Beauty often blooms its brightest out of adversity, and there are few stories where that is more true than the story of Nina Insana, a beauty school owner from Mt. Lebanon, Pennsylvania who passed away last week.
Mrs. Insana was born in 1928 in the Italian province of Sicily. At the time, Italy was still recovering from its role in the first World War, and fell under the sway of the fascist dictator and member of the Axis powers in World War II Benito Mussolini. Some of Insana’s earliest memories were of pledging allegiance to a portrait of one of history’s greatest villains.
Mrs. Insana grew up used to blackouts, bombing runs, and food rations on a regular basis. She had little contact with the outside world under Mussolini’s strict rule. Even after he fell from power, the people of Italy still struggled to recover and rebuild their country.
Many people would find their spirits crushed by this experience, but not Nina Insana. In 1957, she met and married Franco Insana, a native of her Sicilian town who was living in Pittsburgh, Pennsylvania. She spoke little to no English and had never been to America, but still picked up her entire life and made her way to the U.S.
Mr. Insana, a barber and cobbler, started a beauty school that at its height would grow to have 4 different locations in Pennsylvania. However, he would not live to see that height passing away in 1974 in his 17th year of marriage to Mrs.
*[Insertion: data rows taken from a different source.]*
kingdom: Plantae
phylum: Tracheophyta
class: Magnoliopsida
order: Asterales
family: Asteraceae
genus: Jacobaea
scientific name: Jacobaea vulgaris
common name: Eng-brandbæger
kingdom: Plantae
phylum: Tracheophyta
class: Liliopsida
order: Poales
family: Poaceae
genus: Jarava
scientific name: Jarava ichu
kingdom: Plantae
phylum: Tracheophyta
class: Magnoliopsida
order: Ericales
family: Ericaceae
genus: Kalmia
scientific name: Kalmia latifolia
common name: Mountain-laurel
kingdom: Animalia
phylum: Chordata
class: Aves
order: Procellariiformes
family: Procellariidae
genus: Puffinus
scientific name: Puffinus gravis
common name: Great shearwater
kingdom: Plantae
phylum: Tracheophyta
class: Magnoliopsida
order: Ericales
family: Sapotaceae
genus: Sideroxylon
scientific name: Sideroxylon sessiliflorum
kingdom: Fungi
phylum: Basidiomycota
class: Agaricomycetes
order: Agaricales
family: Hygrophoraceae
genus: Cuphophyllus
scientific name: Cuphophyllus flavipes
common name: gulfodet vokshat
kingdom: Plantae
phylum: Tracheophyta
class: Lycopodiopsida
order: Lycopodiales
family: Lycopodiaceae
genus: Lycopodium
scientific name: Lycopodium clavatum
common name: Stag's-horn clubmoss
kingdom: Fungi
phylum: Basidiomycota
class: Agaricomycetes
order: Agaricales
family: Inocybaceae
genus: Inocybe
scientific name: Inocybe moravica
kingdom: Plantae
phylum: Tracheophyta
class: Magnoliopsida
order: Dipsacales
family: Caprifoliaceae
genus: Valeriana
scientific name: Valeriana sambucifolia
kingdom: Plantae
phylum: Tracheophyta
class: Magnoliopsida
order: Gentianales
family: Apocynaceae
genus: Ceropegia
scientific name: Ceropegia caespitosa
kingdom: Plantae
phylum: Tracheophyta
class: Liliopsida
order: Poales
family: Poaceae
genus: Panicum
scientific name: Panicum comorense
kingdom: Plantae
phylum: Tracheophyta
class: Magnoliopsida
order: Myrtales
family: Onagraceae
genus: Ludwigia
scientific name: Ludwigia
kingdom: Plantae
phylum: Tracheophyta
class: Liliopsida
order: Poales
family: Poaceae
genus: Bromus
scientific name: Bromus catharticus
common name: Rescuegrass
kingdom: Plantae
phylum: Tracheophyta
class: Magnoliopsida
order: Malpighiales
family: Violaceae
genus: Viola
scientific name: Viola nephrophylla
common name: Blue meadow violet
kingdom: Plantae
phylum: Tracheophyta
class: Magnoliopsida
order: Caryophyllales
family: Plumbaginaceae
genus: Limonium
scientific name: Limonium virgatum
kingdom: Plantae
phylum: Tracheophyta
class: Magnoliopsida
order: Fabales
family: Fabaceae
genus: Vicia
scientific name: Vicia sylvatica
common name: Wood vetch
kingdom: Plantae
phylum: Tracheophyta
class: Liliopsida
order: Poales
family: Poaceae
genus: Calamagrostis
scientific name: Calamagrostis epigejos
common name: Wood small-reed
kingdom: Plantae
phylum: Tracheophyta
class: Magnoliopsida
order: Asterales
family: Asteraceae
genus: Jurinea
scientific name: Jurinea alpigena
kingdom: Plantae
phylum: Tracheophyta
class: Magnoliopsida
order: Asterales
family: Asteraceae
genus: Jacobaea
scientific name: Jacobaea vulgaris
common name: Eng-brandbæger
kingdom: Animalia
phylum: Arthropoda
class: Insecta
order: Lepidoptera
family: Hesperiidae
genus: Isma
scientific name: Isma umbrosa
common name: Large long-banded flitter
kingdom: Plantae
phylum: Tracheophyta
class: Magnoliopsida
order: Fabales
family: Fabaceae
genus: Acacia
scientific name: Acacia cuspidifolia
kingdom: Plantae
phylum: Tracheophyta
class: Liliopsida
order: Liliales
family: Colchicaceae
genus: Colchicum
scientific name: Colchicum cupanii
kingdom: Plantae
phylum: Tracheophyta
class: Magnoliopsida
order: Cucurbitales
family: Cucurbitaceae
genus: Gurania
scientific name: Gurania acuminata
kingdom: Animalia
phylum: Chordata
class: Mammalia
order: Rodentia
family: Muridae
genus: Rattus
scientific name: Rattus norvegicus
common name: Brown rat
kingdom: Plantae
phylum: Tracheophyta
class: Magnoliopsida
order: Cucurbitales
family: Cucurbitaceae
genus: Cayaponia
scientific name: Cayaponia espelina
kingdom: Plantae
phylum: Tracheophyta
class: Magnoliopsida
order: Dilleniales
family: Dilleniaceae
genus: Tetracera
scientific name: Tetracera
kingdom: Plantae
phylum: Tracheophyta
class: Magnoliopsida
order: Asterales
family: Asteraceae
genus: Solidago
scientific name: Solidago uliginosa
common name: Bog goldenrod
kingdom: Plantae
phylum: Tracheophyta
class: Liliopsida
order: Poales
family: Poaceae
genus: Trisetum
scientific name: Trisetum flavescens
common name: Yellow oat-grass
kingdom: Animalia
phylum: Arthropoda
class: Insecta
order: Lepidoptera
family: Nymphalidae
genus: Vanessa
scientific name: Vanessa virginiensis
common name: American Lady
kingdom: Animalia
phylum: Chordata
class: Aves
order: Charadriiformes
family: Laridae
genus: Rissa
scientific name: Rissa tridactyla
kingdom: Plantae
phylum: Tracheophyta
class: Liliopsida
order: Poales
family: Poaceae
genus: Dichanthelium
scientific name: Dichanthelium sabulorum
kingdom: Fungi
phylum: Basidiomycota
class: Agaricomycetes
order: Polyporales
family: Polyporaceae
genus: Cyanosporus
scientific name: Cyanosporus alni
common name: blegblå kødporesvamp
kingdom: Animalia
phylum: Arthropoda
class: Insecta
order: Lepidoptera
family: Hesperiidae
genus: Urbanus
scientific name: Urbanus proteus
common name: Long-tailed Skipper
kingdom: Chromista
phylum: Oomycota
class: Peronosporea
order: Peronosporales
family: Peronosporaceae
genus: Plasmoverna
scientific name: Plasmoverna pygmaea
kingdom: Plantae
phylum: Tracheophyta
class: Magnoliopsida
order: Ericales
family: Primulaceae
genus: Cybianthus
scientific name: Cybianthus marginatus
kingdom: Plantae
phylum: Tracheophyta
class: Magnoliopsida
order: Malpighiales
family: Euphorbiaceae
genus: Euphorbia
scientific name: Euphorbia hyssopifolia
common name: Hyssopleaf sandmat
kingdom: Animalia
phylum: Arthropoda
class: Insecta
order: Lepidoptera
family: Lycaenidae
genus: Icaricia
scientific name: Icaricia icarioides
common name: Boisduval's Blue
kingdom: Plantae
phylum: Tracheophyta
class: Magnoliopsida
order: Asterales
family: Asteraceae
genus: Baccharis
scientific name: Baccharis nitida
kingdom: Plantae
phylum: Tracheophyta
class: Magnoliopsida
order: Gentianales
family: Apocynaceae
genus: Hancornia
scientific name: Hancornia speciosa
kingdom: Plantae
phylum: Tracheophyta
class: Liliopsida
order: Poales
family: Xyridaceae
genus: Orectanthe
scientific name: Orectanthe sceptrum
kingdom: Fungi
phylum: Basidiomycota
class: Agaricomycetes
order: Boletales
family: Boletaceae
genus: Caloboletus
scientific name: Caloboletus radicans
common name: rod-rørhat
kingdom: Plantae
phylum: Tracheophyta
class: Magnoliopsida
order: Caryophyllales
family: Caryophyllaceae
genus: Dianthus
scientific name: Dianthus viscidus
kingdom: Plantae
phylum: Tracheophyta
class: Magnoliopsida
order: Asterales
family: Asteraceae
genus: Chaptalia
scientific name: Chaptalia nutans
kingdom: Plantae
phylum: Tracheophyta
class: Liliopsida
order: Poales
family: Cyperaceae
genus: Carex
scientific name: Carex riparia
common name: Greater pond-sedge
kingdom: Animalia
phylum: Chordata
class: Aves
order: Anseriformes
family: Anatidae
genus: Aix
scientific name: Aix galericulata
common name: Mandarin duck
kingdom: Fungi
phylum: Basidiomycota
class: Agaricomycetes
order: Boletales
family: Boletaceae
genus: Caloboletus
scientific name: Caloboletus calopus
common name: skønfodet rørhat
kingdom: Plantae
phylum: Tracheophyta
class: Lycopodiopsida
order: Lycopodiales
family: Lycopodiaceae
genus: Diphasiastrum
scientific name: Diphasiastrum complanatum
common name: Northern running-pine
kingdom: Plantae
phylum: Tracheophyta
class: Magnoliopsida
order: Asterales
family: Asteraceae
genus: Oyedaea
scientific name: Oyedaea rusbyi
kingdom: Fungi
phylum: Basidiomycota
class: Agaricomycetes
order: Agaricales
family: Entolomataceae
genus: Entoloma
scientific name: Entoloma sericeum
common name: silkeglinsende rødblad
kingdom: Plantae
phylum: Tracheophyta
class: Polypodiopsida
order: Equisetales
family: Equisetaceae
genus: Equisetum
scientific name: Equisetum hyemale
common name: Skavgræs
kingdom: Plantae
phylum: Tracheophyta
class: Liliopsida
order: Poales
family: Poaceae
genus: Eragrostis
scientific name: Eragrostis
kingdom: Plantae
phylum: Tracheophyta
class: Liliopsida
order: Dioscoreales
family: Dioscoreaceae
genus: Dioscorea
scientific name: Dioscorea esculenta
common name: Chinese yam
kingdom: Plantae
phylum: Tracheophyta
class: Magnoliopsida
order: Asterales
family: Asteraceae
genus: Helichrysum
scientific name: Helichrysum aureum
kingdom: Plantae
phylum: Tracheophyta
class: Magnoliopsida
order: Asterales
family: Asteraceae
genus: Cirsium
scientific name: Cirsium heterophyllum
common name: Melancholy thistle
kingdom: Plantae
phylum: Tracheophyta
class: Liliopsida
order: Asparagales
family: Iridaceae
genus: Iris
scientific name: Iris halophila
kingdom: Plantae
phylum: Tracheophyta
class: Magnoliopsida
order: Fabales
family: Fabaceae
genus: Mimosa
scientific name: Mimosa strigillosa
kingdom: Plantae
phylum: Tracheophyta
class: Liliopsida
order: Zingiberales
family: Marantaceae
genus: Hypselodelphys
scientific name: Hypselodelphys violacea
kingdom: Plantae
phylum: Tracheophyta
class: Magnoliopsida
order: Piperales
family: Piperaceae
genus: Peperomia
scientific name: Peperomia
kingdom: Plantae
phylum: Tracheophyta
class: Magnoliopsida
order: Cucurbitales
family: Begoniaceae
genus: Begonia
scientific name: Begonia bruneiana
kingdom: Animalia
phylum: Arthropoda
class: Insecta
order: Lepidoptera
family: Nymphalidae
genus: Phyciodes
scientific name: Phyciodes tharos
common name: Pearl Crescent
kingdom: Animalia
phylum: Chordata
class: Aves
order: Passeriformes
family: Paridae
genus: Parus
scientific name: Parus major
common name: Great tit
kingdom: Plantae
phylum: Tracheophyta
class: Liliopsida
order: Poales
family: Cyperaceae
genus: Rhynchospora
Insana.
Nina Insana, who had previously kept the schools books, stepped up after the loss of her husband and led the school into its period of greatest success.
“She felt that was her duty as an immigrant to the United States even though eventually her relatives told her they really did not really need the money.” said her daughter Lina Insana.
For Mrs. Insana, the beauty school was an expression of the freedom and prosperity she experienced after leaving post war Italy. Student’s pursuing a career in beauty would do well to take Mrs. Insana’s passion for her work to heart.